Several Nobel Prizes for Chemistry have been awarded for work in photosynthesis and respiration, the two main processes in the energy metabolism of living organisms (cf. Section 3.5). In 1961 Melvin Calvin of Berkeley received the prize for elucidating the carbon dioxide assimilation in plants. With the aid of carbon-14 (cf. Section 3.6) Calvin had shown that carbon dioxide is fixed in a cyclic process involving several enzymes. Peter Mitchell of the Glynn Research Laboratories in England was awarded in 1978 for his formulation of the chemiosmotic theory. According to this theory, electron transfer (cf. Sections 3.3 and 3.4) in the membrane-bound enzyme complexes in both respiration and photosynthesis, is coupled to proton translocation across the membranes, and the electrochemical gradient thus created is used to drive the synthesis of ATP (adenosine triphosphate), the energy storage molecule in all living cells. Paul D. Boyer of UCLA and John C. Walker of the MRC Laboratory in Cambridge shared one-half of the 1997 prize for their elucidation of the mechanism of ATP synthesis; the other half of the prize went to Jens C. Skou in Aarhus for the first discovery of an ion-transporting enzyme. Walker had determined the crystal structure of ATP synthase, and this structure confirmed a mechanism earlier proposed by Boyer, mainly on the basis of isotopic studies.

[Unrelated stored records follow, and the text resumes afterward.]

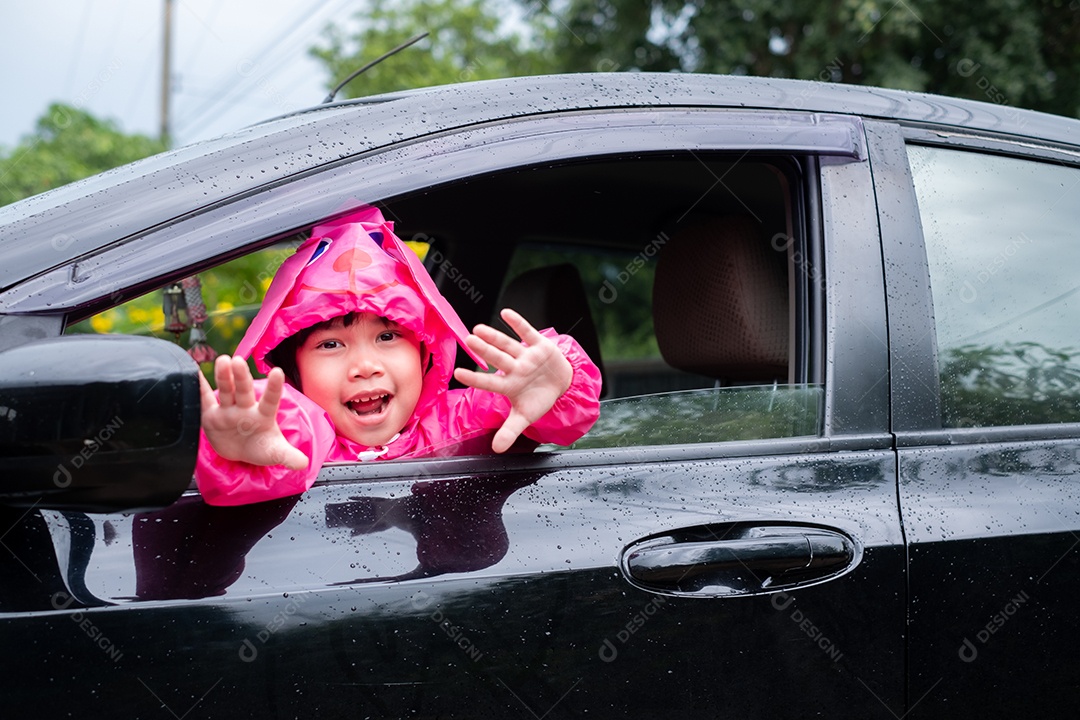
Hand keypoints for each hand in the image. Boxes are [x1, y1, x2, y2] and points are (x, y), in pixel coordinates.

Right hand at [199, 355, 308, 469]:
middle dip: (241, 376)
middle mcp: (246, 408)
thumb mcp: (275, 453)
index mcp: (263, 415)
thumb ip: (288, 456)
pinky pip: (205, 399)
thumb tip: (303, 464)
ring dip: (224, 376)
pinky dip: (199, 387)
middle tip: (238, 361)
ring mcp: (228, 410)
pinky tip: (194, 373)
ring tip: (223, 361)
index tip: (277, 372)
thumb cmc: (261, 447)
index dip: (273, 387)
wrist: (241, 452)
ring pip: (226, 390)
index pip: (270, 400)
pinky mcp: (211, 415)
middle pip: (244, 390)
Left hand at [453, 308, 572, 452]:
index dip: (476, 377)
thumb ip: (510, 431)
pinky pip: (528, 333)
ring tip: (479, 329)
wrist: (562, 384)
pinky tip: (506, 314)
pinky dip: (518, 323)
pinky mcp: (540, 346)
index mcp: (509, 385)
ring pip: (508, 345)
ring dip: (495, 337)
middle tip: (469, 340)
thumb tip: (497, 449)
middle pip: (497, 359)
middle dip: (484, 351)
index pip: (490, 382)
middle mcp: (514, 368)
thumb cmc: (538, 398)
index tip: (458, 373)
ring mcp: (526, 356)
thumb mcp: (526, 416)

Luis F. Leloir from Buenos Aires was awarded in 1970 "for the discovery of sugar nucleotides and their role in the biosynthesis of carbohydrates". In particular, Leloir had elucidated the biosynthesis of glycogen, the chief sugar reserve in animals and many microorganisms. Two years later the prize went with one half to Christian B. Anfinsen of NIH and the other half shared by Stanford Moore and William H. Stein, both from Rockefeller University, for fundamental work in protein chemistry. Anfinsen had shown, with the enzyme ribonuclease, that the information for a protein assuming a specific three-dimensional structure is inherent in its amino-acid sequence, and this discovery was the starting point for studies of the mechanism of protein folding, one of the major areas of present-day biochemical research. Moore and Stein had determined the amino-acid sequence of ribonuclease, but they received the prize for discovering anomalous properties of functional groups in the enzyme's active site, which is a result of the protein fold.

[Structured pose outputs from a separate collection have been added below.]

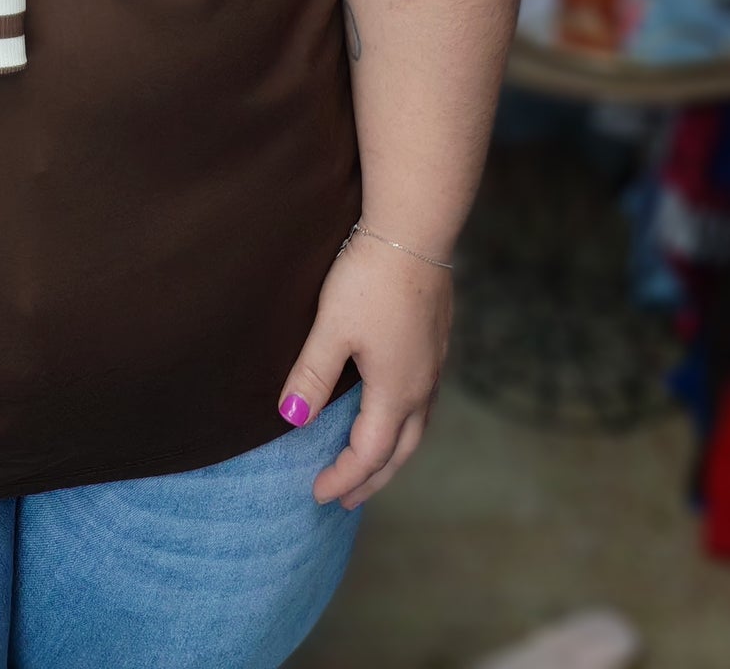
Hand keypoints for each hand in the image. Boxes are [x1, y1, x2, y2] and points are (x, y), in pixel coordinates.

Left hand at [276, 228, 451, 509]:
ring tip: (369, 464)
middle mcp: (422, 385)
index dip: (344, 477)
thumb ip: (312, 375)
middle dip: (371, 478)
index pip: (370, 453)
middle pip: (400, 450)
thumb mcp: (332, 327)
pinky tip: (391, 409)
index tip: (317, 493)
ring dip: (391, 453)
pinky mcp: (437, 341)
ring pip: (417, 426)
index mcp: (396, 390)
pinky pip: (423, 401)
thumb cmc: (370, 277)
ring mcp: (434, 363)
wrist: (415, 229)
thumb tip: (291, 418)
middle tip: (344, 499)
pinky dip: (404, 423)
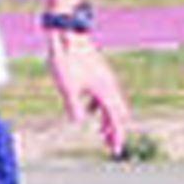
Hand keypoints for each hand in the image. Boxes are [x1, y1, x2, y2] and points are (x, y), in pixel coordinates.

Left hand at [47, 32, 131, 158]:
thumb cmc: (66, 59)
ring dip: (107, 119)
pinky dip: (99, 107)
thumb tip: (77, 121)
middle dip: (115, 130)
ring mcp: (104, 77)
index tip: (116, 151)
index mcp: (105, 91)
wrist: (66, 32)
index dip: (117, 136)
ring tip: (101, 133)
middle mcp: (109, 84)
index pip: (116, 119)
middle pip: (117, 113)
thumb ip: (73, 107)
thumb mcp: (66, 87)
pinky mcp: (97, 72)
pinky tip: (88, 111)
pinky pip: (102, 94)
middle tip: (111, 146)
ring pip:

Naturally a number of Nobel Prizes for Chemistry have been given for work in the nucleic acid field. In 1980 Paul Berg of Stanford received one half of the prize for studies of recombinant DNA, i.e. a molecule containing parts of DNA from different species, and the other half was shared by Walter Gilbert from Harvard and Frederick Sanger (see Section 3.5) for developing methods for the determination of the base sequences of nucleic acids. Berg's work provides the basis of genetic engineering, which has led to the large biotechnology industry. Base sequence determinations are essential steps in recombinant-DNA technology, which is the rationale for Gilbert and Sanger sharing the prize with Berg. Sidney Altman of Yale and Thomas R. Cech of the University of Colorado shared the prize in 1989 "for their discovery of the catalytic properties of RNA". The central dogma of molecular biology is: DNA –> RNA –> enzyme. The discovery that not only enzymes but also RNA possesses catalytic properties have led to new ideas about the origin of life. The 1993 prize was shared by Kary B. Mullis from La Jolla and Michael Smith from Vancouver, who both have given important contributions to DNA technology. Mullis developed the PCR ("polymerase chain reaction") technique, which makes it possible to replicate millions of times a specific DNA segment in a complicated genetic material. Smith's work forms the basis for site-directed mutagenesis, a technique by which it is possible to change a specific amino-acid in a protein and thereby illuminate its functional role.